We aim at describing the incidence, potential predisposing factors, and progression of major radiotherapy-related neurologic complications (RRNC) in nasopharyngeal carcinoma (NPC)-endemic regions, especially southern China.
We performed a multicenter longitudinal retrospective study with clinical follow-ups in 22,302 patients with post-radiotherapy NPC between January 2003 and June 2017 covering three major residential areas. Epidemiology, potential predisposing/protective factors, clinicopathologic progression, and survival conditions of each RRNC were separately recorded and analyzed on the basis of their related clinical, radiologic, and laboratory parameters.

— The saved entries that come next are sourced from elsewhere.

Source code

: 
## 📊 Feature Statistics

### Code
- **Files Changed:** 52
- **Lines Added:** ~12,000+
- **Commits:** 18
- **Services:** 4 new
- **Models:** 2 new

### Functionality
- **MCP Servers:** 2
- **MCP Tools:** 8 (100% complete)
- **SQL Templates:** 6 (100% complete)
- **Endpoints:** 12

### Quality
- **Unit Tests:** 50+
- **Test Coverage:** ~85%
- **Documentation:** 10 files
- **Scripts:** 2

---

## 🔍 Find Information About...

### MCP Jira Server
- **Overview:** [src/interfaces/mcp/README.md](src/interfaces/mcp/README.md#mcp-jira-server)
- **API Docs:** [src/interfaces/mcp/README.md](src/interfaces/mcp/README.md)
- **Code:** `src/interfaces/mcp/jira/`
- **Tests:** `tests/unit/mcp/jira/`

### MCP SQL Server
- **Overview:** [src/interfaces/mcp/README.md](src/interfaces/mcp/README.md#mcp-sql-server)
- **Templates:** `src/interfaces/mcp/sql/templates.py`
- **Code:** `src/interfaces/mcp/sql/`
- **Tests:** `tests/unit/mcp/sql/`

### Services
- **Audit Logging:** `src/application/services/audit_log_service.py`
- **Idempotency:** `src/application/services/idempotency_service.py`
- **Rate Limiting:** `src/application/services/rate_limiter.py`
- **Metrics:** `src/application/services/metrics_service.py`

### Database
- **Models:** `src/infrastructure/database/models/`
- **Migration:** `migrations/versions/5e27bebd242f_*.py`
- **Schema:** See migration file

949 new cases of RRNCs occurred among the 22,302 patients with post-radiotherapy NPC during 101,714 person years’ follow-up, which is equal to an incidence density rate of 9.3 new cases per 1000 person year. Radiation-induced cranial nerve palsy showed the highest incidence (2.68%, 597/22,302) with the earliest onset (median latency, 4.45 years) as well. Patients benefited from intensity-modulated radiotherapy (IMRT) over conventional radiotherapy (CRT) in both overall survival (median survival 13.2 years for IMRT vs. 8.3 years for CRT) and RRNC-free survival (except for epilepsy and cranial nerve palsy). Causes of death varied substantially between patients with or without RRNCs.
Our study indicates a non-negligible incidence of RRNC spectrum in southern China in the past ten years. IMRT is one of the most significant protectors against development and progression of RRNCs.
Our findings support the hypothesis that patients with NPC with preexisting predispositions would receive long-term benefits from IMRT and other dose-related modulations (like hyperfractionation and dose conformation).